Título: Políticos são contra voto facultativo porque ele quebra reserva de mercado
Autor: Manzano Filho, Gabriel
Fonte: O Estado de São Paulo, 04/04/2010, Nacional, p. A10

Entrevista , Dora Kramer

colunista

Em 1987, a jornalista Dora Kramer transferiu-se do Rio de Janeiro para Brasília, onde acompanhou os principais acontecimentos da vida nacional, a começar pela Assembleia Constituinte, em 1988.

Nesta entrevista, Dora lamenta que a política não tenha acompanhado os avanços ocorridos em diversos setores do País. Para ela, uma mudança radical só vai acontecer se o Poder Executivo se empenhar em apresentar um projeto que mobilize a sociedade. O centro dessa proposta, diz Dora, deve ser o voto facultativo.

O que houve de melhor e de pior, nos últimos 25 anos, na política brasileira?

O que teve de melhor, claro, foi a redemocratização. De pior foi que a política não se modernizou.

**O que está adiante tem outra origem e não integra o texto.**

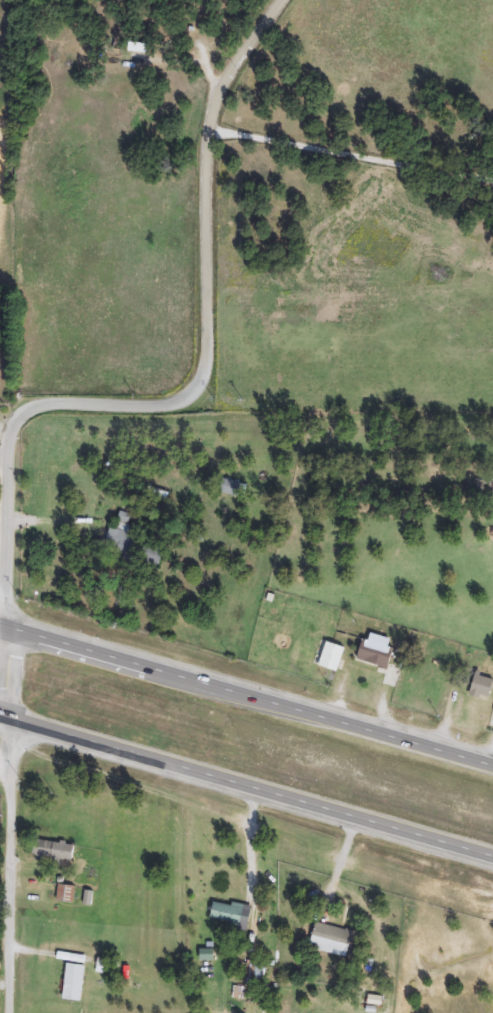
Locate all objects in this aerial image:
road: (349, 162)
road: (204, 379)
building: (229, 488)
building: (134, 549)
building: (377, 652)
building: (333, 657)
road: (8, 670)
road: (246, 688)
building: (484, 688)
road: (5, 767)
road: (246, 789)
road: (250, 843)
building: (53, 851)
road: (9, 867)
building: (66, 894)
building: (227, 914)
building: (333, 941)
building: (256, 973)
building: (75, 983)

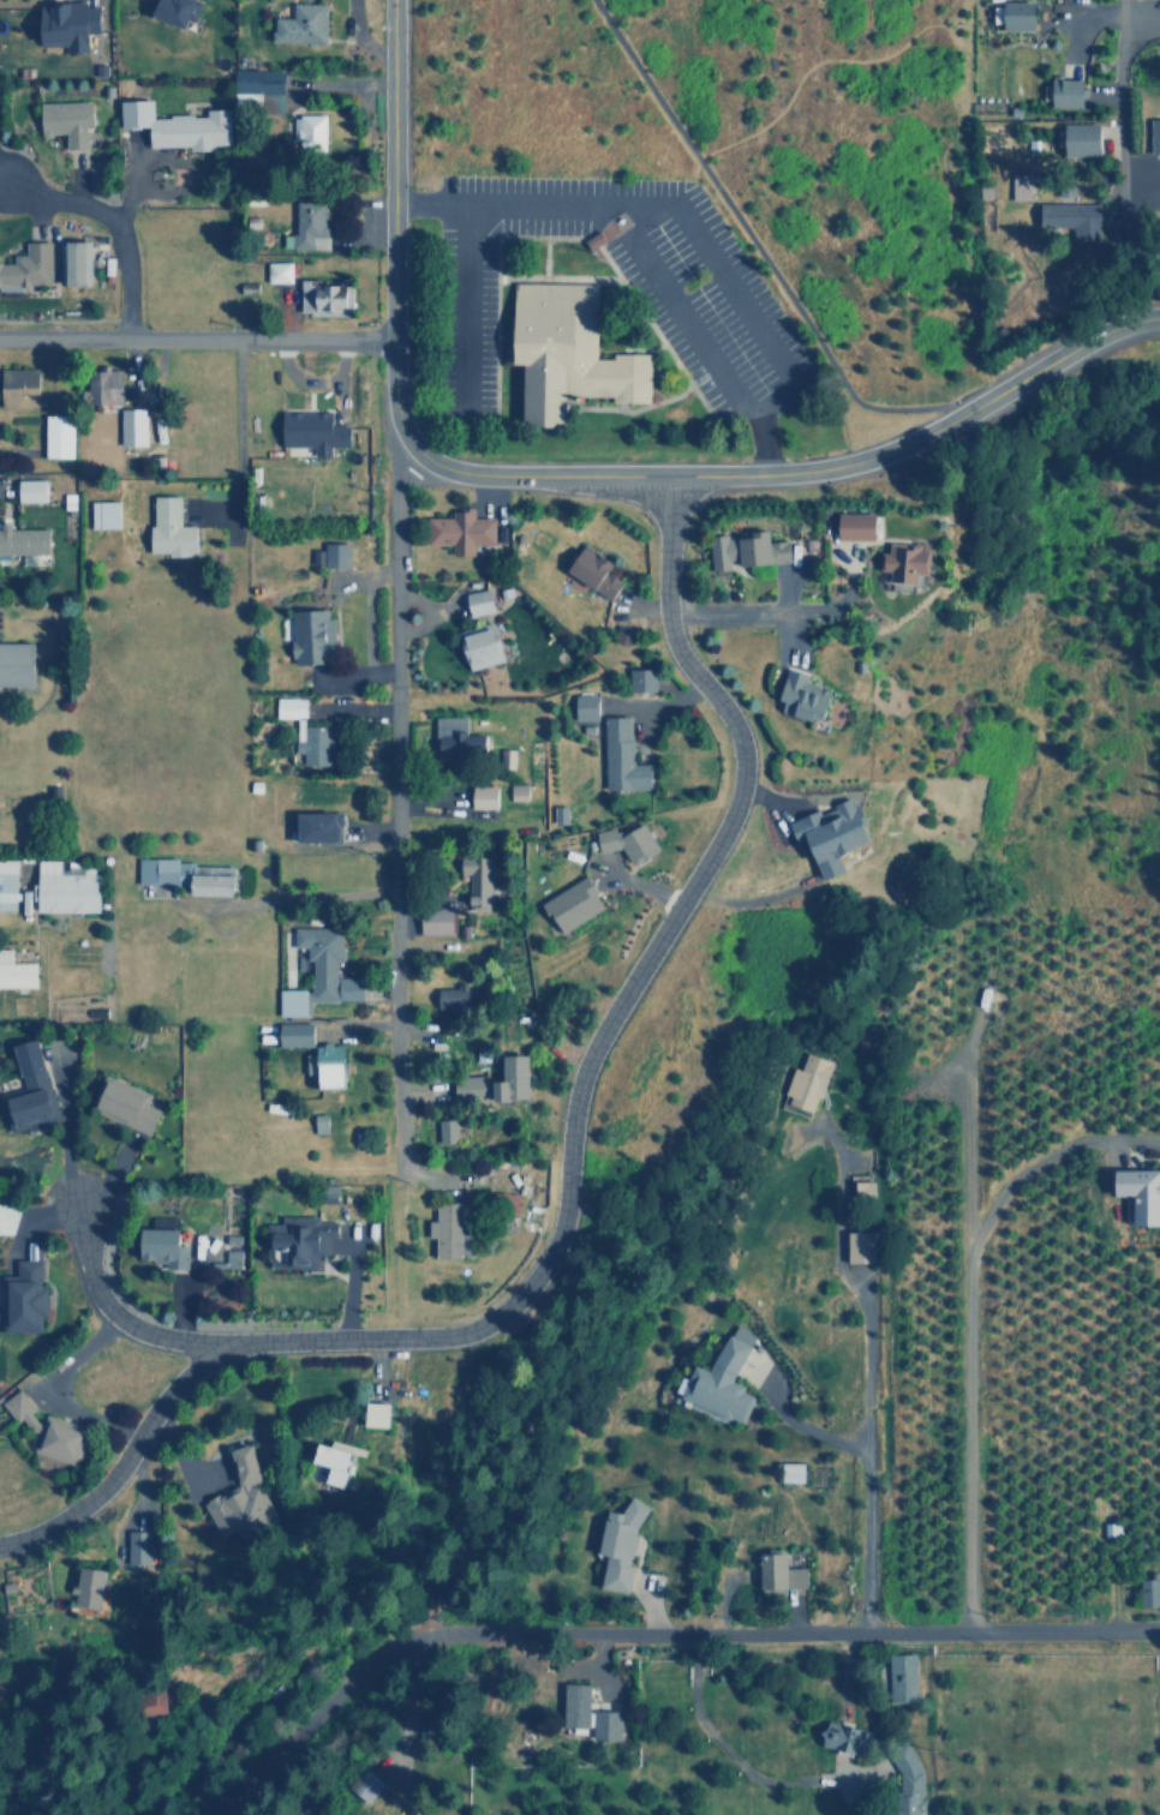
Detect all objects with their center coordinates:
building: (178, 11)
road: (1117, 141)
road: (108, 226)
road: (631, 235)
road: (756, 249)
road: (738, 302)
road: (461, 306)
road: (195, 339)
building: (565, 351)
road: (1061, 353)
road: (467, 472)
road: (395, 798)
road: (569, 1168)
road: (33, 1218)
road: (834, 1260)
building: (23, 1293)
building: (42, 1297)
road: (113, 1314)
road: (799, 1424)
road: (867, 1516)
road: (656, 1633)
road: (713, 1739)

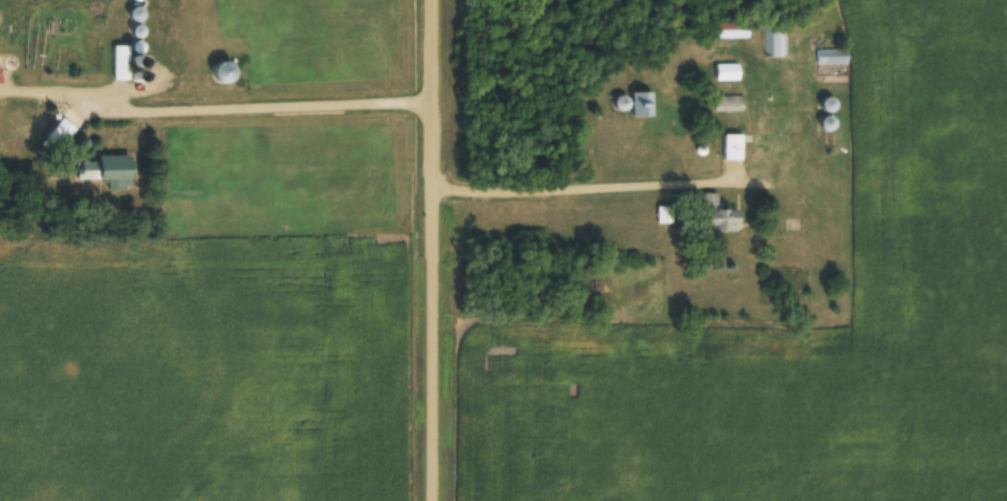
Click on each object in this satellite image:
building: (139, 12)
building: (733, 29)
building: (775, 39)
building: (833, 55)
building: (124, 56)
building: (728, 71)
building: (728, 102)
building: (639, 103)
building: (832, 103)
road: (254, 106)
building: (831, 122)
building: (63, 132)
building: (734, 146)
building: (111, 170)
road: (583, 192)
building: (719, 214)
road: (431, 250)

A economia se abriu, a sociedade avançou, ficou mais exigente, mas a política continua sendo feita de uma maneira completamente antiga.

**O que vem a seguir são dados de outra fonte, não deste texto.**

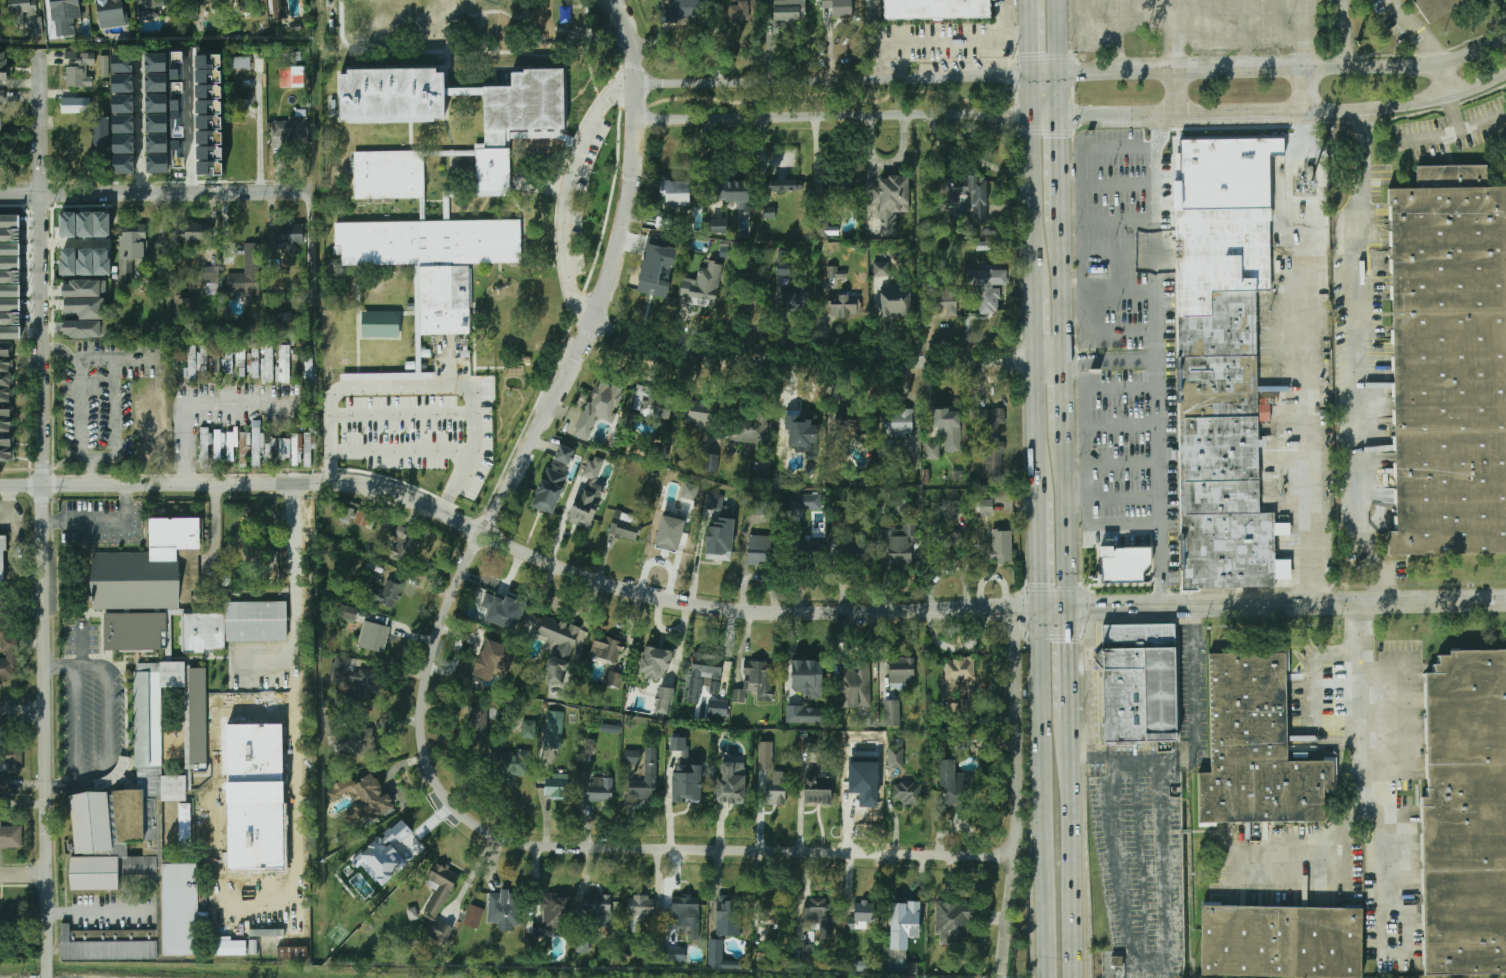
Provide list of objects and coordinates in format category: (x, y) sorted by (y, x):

Nesse período pós-redemocratização, que episódio ou experiência não deveria se repetir jamais e o que deveria ser seguido?

Independência do Congresso é o tipo de comportamento que deve ser repetido. Aquele comportamento que teve o Congresso no impeachment do Collor, de não se dobrar ao Executivo. Episódios de submissão do Congresso não deveriam acontecer. O Executivo usa sua força para submeter o Legislativo. Essa relação fere o cerne da República, que é o equilíbrio entre Poderes. É usual se atribuir a responsabilidade às medidas provisórias, como se materializassem a supremacia do Executivo sobre o Legislativo. A medida provisória é um instrumento que o Executivo usa de maneira inadequada porque o Legislativo não exerce a prerrogativa que tem de limitar esse uso. É tudo distorcido. Os partidos inexistem, as relações são pessoais, não orgânicas. Isso vem piorando. O eleitor, que deveria ser o protagonista, continua a ser coadjuvante.

Reforma política é solução ou uma desculpa para não haver mudança?

É uma conversa que não sai do papel. O Congresso não quer mudanças. É óbvio que se precisa reformular o sistema político partidário eleitoral. O Brasil é um dos poucos países que têm voto obrigatório, voto proporcional, nosso sistema eleitoral é completamente antiquado, deformado. Não sei se é ingênuo, idealista e irrealista da minha parte, mas só vejo uma maneira de fazer uma reforma que atenda o interesse do eleitor. Como a gente tem o presidencialismo forte, imperial, o jeito seria ter um presidente ou uma presidente que, no início do mandato, faça uma proposta referida no interesse do eleitor. Um Executivo que tenha força política e diga "acabou a brincadeira, vamos fazer". E venha com a força da sociedade. Tem que ter uma proposta que mobilize as pessoas.

Que proposta envolveria a sociedade?

Voto facultativo. Não é com conversinha de voto distrital. Ninguém nem entende o que é voto distrital. Tem que ser uma questão de impacto. Se jogar uma bandeira, você envolve a sociedade. Mas a maioria dos políticos é contra voto facultativo, porque ele quebra reserva de mercado. E grande parte da sociedade tem uma ideia de que as pessoas não estão educadas para votar. E eu pergunto: quando é mesmo que vão estar educadas? Em 2023? Não sei que história é essa de que só as elites vão votar. Os partidos vão ter que ralar para fazer as pessoas votarem.